When Kaye's partner died some two months before Kaye's bankruptcy, the right of the partnership in these cars vested in the survivor (Kaye) as legal owner. This well-settled principle, see, e.g., Williams v. Whedon, 109 N.Y. 333, 16 N.E. 365; Goldstein v. Kaye, 2 A.D.2d 889, 156 N.Y.S.2d 238, is expressly codified in the Uniform Partnership Act § 25, enacted as N Y Partnership Law, McK.Consol.Laws, c. 39, § 51(d). So clear is this that the surviving partner is the only proper party in actions as to specific property, and the deceased's partner's representative has no legal interest in the assets. See cases cited above, also cases such as Gallotti v. Continental Ins. Co., 152 Misc. 351, 273 N.Y.S. 29, affirmed 241 App. Div. 804, 270 N.Y.S. 930, and In re Martiniano's Estate, 172 Misc. 376, 15 N.Y.S.2d 285.
"On the death of a partner his right in specific partnership property vests in the surviving partner or partners, except where the deceased was the last surviving partner, when his right in such property vests in his legal representative.

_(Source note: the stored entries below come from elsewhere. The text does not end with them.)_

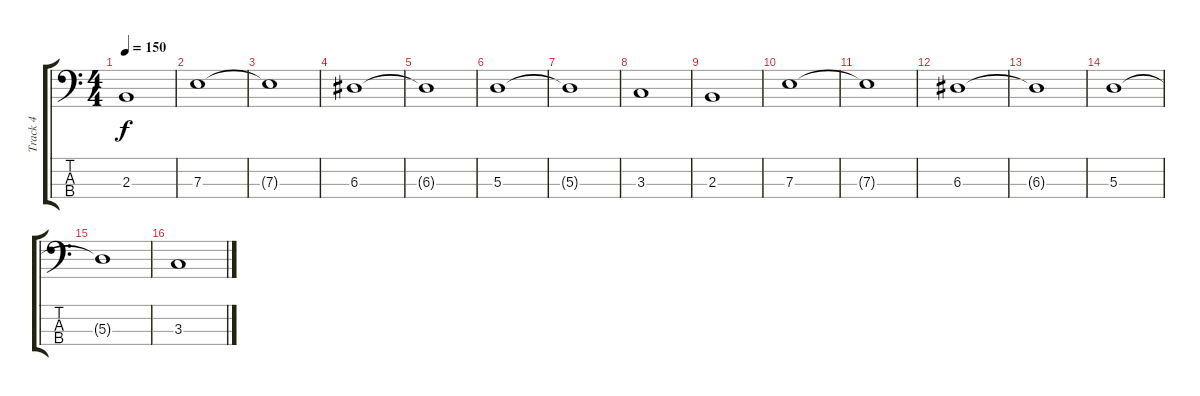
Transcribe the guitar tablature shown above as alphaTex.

\track ("Track 4" "Track 4") {instrument electricbassfinger}
\staff {score tabs}
\tuning (G2 D2 A1 E1) {hide}
\ts (4 4)
\tempo 150
\clef f4
\ks c
2.3.1{dy f} |
7.3.1 |
7.3{t}.1 |
6.3.1 |
6.3{t}.1 |
5.3.1 |
5.3{t}.1 |
3.3.1 |
2.3.1 |
7.3.1 |
7.3{t}.1 |
6.3.1 |
6.3{t}.1 |
5.3.1 |
5.3{t}.1 |
3.3.1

Such surviving partner or partners, or the legal representative of the last surviving partner, has no right to possess the partnership property for any but a partnership purpose."
So the Bankruptcy Court acquires jurisdiction of the former partnership property on adjudication of the survivor. This has been often held; thus see In re Stringer, D.C.E.D.N.Y., 234 F. 454, affirmed 2 Cir., 253 F. 352; In re Pierce, D.C.Wash., 102 F. 977; In re Salladay, D.C.E.D.Ill., 22 F.2d 300 (and cases cited); In re Dunn, D.C.E.D.N.Y., 53 F.2d 516; 1 Collier on Bankruptcy 700 (14th Ed. 1940). Further documentation is easily available. See, e.g., McClennen v. C.I.R., 1 Cir., 131 F.2d 165, 144 A.L.R. 1127; Goldberg v. Goldberg, 375 Pa. 78, 99 A.2d 474, 39 A.L.R.2d 1359; McCleary v. Brown, 190 Okla. 19, 119 P.2d 830, 137 A.L.R. 1018, 1024. Since some cases have noted that the action taken in bankruptcy is with the consent of the deceased's administrator, the trustee here took the extra, if superfluous, precaution of obtaining that consent. The objection based on the contention that the Bank has the "legal title" has no validity, since obviously the conditional vendees retained a valuable beneficial interest in the cars, which has now passed to petitioner. And the statute (quoted in note 1 supra) is of course fully satisfied, because he will hold the proceeds for proper marshaling for partnership debts. The summary proceeding by way of turnover order is appropriate, since the cars were removed from the bankrupt's possession after the bankruptcy. Bankruptcy Act § 70, subs. a and c, 11 U.S.C. § 110, subs. a and c; Lockhart v. Garden City Bank Trust Co., 2 Cir., 116 F.2d 658; 2 Collier on Bankruptcy 463, 533, and cases cited (14th Ed. 1940).
The order below is therefore reversed and the proceeding is remanded with the direction that the trustee's petition be granted.